設問:
[1] 研究報告のうち、「2013 Fiscal Year」から「Young Scientists (B)」までを、両端の語句も含めて一字一句そのまま書き写すこと。
[2] 研究報告の記述をもとに、次の問いにそれぞれ答えよ。
(a) 研究期間はいつからいつまでか。
(b) 生理的食塩水を用いた予備実験で対象とした負荷抵抗は何Ωか。
(c) 低温環境下での予備実験の内容はどこで報告されたか。

本文:

·····

2013 Fiscal Year Research-status Report
極端条件下における自動体外式除細動器使用時の安全性に関する研究
Project/Area Number |
25870972
|
Research Category |
Grant-in-Aid for Young Scientists (B)
|
Research Institution | Okayama University of Science |
Principal Investigator |
堀 純也 岡山理科大学, 理学部, 講師 (70368611)
|
Project Period (FY) |
2013-04-01 – 2015-03-31
|
Keywords | 自動体外式除細動器 / AED / 出力エネルギー損失 |
Research Abstract |
自動体外式除細動器(AED)は心停止患者の救命のために重要な役割を果たす.迅速な除細動は救命率を上げることから,一般市民がAEDを使用する機会が多くなった.しかし,一般市民は医療機器に精通している訳ではないため,意図せぬ使い方をする可能性がある.そこでパッド間が濡れている状況や高温・低温下などの極端条件下で使用した場合の安全性を検証するために平成25年度はまず,耐水性のある出力エネルギーチェッカの作製を行った.除細動器のJIS規格は廃止されているため国際規格のIEC規格を参考にヒトの胸部の抵抗を模擬した負荷抵抗を複数含む出力エネルギーチェッカを作製した.作製した出力エネルギーチェッカを市販のチェッカと比較したところ,問題なくエネルギーが測定できることを確認した.作製した除細動器チェッカを用いて50Ωの負荷抵抗を対象に生理的食塩水を用いた予備実験を行ったところ,パッド間が濡れている場合には,せいぜい数%のエネルギー低下であることがわかった.ただし,予備実験中にチェッカに生理的食塩水が入り込み,短絡する事態が生じたため,補修と防水対策強化を行った.以上の成果については第3回中四国臨床工学会にて報告を行った.また,更なる詳細を平成26年度に開催される第24回日本臨床工学会および第89回日本医療機器学会においても報告する予定となっている. 平成25年度にはAEDのパッド周囲の温度変化を観測するための感熱色素を用いた人体モデルも作製する予定であったが,エネルギーチェッカの補修に時間がかかり,当該年度には実施できなかった.その代わりにAEDを低温環境下に置いた場合の安全性に関する予備実験を先に行った.予備実験の段階では放電エネルギーに関しては室温の場合と大きな変化はなかったがパッドの劣化が顕著であることがわかった.この内容については,第3回医療電磁環境研究会にて報告を行った.

·····

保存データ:
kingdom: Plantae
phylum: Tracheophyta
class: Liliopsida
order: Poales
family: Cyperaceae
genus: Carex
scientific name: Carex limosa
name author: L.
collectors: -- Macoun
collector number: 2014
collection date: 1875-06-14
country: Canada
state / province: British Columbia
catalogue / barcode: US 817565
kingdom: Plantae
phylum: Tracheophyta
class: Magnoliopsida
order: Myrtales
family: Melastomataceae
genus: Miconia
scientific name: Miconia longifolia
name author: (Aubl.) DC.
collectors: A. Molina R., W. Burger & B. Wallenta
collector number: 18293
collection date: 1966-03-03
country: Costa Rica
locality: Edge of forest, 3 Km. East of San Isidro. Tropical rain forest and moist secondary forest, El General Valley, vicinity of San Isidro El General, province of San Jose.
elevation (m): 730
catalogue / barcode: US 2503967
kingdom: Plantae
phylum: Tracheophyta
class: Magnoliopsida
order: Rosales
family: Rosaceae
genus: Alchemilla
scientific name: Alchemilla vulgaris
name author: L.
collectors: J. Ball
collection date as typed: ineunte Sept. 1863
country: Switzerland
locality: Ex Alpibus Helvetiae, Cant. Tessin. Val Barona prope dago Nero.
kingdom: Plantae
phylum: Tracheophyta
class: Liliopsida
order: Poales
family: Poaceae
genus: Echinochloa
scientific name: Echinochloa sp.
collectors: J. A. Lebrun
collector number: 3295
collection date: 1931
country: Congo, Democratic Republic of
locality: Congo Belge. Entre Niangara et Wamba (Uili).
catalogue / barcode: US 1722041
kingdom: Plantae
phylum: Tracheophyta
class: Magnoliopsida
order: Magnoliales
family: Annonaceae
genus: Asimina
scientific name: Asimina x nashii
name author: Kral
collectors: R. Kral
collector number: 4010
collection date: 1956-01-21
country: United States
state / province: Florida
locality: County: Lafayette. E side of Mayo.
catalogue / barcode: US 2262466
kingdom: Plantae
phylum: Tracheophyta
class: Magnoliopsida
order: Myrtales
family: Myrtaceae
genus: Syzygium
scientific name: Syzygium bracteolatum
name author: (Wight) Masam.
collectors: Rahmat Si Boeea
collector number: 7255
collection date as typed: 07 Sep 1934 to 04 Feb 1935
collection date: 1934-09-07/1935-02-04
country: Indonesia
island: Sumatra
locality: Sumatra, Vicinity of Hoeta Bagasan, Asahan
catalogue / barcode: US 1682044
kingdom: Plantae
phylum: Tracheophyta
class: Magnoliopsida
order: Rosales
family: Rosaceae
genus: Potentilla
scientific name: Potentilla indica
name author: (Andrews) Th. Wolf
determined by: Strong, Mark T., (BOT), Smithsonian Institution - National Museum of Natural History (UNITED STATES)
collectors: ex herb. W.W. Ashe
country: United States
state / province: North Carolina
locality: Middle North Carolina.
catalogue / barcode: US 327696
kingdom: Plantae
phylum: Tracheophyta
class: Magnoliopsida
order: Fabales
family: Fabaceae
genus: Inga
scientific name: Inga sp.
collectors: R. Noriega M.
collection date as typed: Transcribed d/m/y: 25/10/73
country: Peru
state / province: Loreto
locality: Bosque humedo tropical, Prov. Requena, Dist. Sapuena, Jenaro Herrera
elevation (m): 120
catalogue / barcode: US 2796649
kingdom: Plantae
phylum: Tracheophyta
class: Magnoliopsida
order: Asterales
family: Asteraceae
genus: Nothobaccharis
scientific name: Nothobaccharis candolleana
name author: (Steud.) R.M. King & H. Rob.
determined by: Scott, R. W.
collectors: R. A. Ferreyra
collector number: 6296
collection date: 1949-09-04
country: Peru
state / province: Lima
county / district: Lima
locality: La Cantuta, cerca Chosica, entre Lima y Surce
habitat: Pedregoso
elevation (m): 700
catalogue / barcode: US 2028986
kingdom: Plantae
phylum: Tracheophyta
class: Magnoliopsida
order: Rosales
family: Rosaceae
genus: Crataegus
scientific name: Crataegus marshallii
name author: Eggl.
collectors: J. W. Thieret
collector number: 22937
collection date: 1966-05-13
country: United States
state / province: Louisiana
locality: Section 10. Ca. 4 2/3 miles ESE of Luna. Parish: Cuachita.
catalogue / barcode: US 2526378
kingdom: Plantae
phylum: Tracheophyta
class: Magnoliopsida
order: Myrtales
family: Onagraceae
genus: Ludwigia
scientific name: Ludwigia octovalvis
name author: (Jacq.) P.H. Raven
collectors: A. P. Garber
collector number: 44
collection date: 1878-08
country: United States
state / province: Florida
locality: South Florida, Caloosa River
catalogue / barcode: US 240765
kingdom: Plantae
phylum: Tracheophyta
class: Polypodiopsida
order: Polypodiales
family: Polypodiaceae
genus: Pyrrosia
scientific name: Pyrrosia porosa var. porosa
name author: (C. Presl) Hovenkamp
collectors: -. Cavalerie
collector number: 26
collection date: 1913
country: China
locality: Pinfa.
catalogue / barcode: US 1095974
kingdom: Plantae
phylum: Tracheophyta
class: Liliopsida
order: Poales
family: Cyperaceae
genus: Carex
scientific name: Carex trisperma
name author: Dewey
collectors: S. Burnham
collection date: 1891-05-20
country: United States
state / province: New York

·····

解答:
[1]
2013 Fiscal Year Research-status Report
極端条件下における自動体外式除細動器使用時の安全性に関する研究
Project/Area Number |
25870972
|
Research Category |
Grant-in-Aid for Young Scientists (B)

[2]
(a) 研究期間は2013-04-01から2015-03-31までである。
(b) 対象とした負荷抵抗は50Ωである。
(c) 第3回医療電磁環境研究会で報告された。